EU top court rules to force Poland to accept gay marriage in legal system despite constitution

In a landmark judgment that could reshape how EU citizens exercise their free-movement rights, the Court of Justice of the European Union (CJEU) has ruled that Poland must recognise a same-sex marriage legally performed in another member state, even though Polish law does not permit such unions.

The decision was issued in response to a case brought by two Polish men who married in Berlin in 2018 and later attempted to settle together in Poland. When they sought to register their German marriage certificate with the Polish civil registry, authorities rejected the application on the grounds that national legislation limits marriage to heterosexual couples.

Their challenge ultimately reached Poland’s Supreme Administrative Court, which asked the Luxembourg court whether EU law allows a member state to refuse recognition of a same-sex marriage contracted elsewhere in the Union.

To be honest, I do not see anything revolutionary here, nor any change of real significance in terms of the general direction of the Court of Justice’s case law. For a very long time, it has indicated that where a same-sex marriage has been concluded in any EU country that recognises it, the legal effects of that marriage must be recognised in another member state, even if that state has no provisions regulating such relationships,” Professor Marek Safjan said during a press conference in Warsaw.

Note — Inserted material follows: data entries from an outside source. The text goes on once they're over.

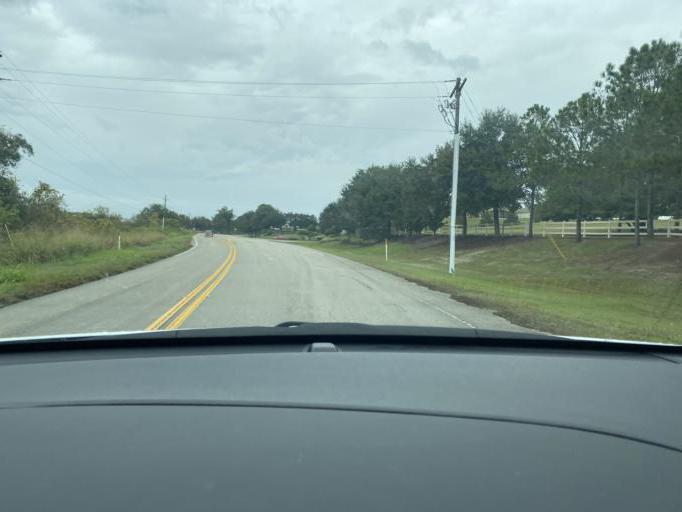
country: US
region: Florida
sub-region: Lake County
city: Clermont
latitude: 28.5969
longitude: -81.7939
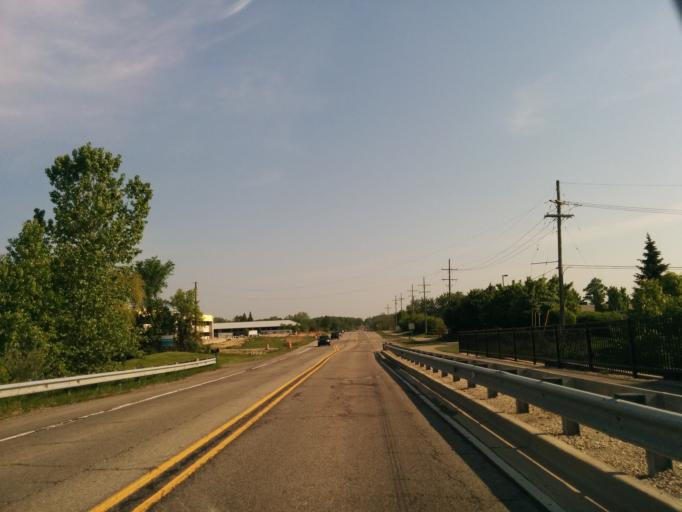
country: US
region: Michigan
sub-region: Oakland County
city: Novi
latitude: 42.4871
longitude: -83.4561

According to the judges, denying recognition to a lawfully concluded marriage between two EU citizens undermines core European guarantees, including the right to free movement and the right to lead a normal family life across borders.

The Court stressed that while marriage law itself remains a national prerogative, those national rules cannot nullify rights granted at EU level. If citizens marry abroad and later return to their home country, the judges said, they must be able to rely on continuity of their family status. Otherwise, couples may suddenly find themselves treated as legal strangers the moment they cross a border.

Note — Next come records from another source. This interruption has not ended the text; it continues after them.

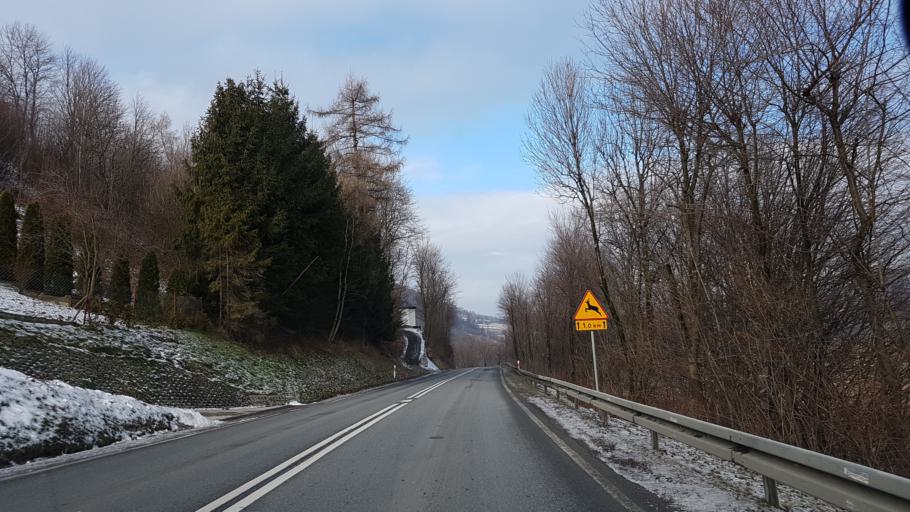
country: PL
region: Lesser Poland Voivodeship
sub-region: Powiat nowosadecki
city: Rytro
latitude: 49.4748
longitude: 20.6839
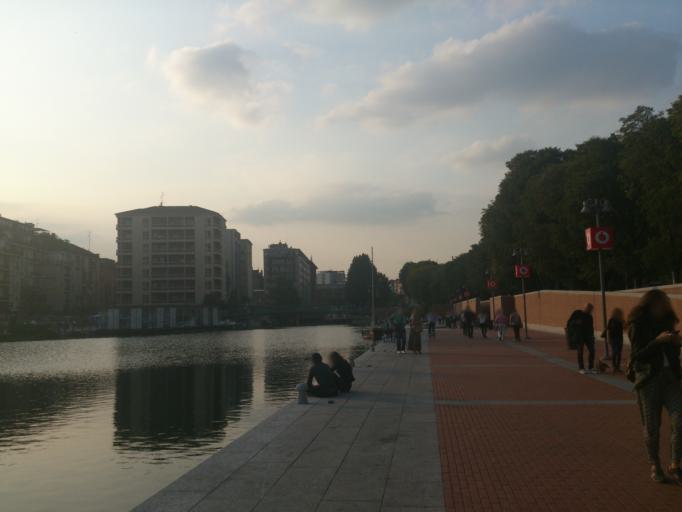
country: IT
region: Lombardy
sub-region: Citta metropolitana di Milano
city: Milano
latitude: 45.4534
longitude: 9.1764
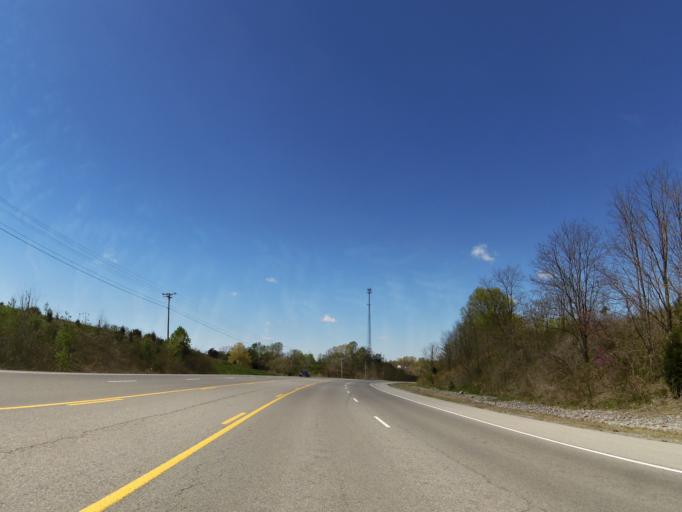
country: US
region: Tennessee
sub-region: DeKalb County
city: Smithville
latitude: 35.9925
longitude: -85.8876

The Court however drew a line between recognition and legalisation. The ruling does not oblige Poland to introduce same-sex marriage domestically. Instead, it requires the authorities to recognise foreign same-sex marriages in the same procedural manner that applies to opposite-sex marriages from abroad, including the transcription of marriage certificates into the civil registry.

As experts say this may lead to using an argument of discrimination if only foreign same sex marriages shall be respected by the national regulations, and therefore be used to legalise it domestically. 

Dr Łukasz Bernaciński of the Ordo Iuris Institute commented on the CJEU decision: 

Poland is not required to introduce same-sex “marriages” into its domestic legal system. But at the same time, an EU member state should recognise within its own legal system same-sex “marriages” legally concluded in another EU member state. The justification for this ruling is the safeguarding of the freedom of movement within the EU (sic!). This means that Polish citizens who enter into a same-sex “marriage” in another EU member state and return to Poland will be able to expect to be recognised as a married couple. In your view, what is more important: preserving the character of marriage as a union between a man and a woman, or the freedom to move within EU territory? For the CJEU, balancing these values was far from straightforward… Should Poland, as part of the proposed EU reform, demand changes to the scope of the CJEU’s jurisdiction and to the manner in which the Court is appointed?” the expert asked in an X post.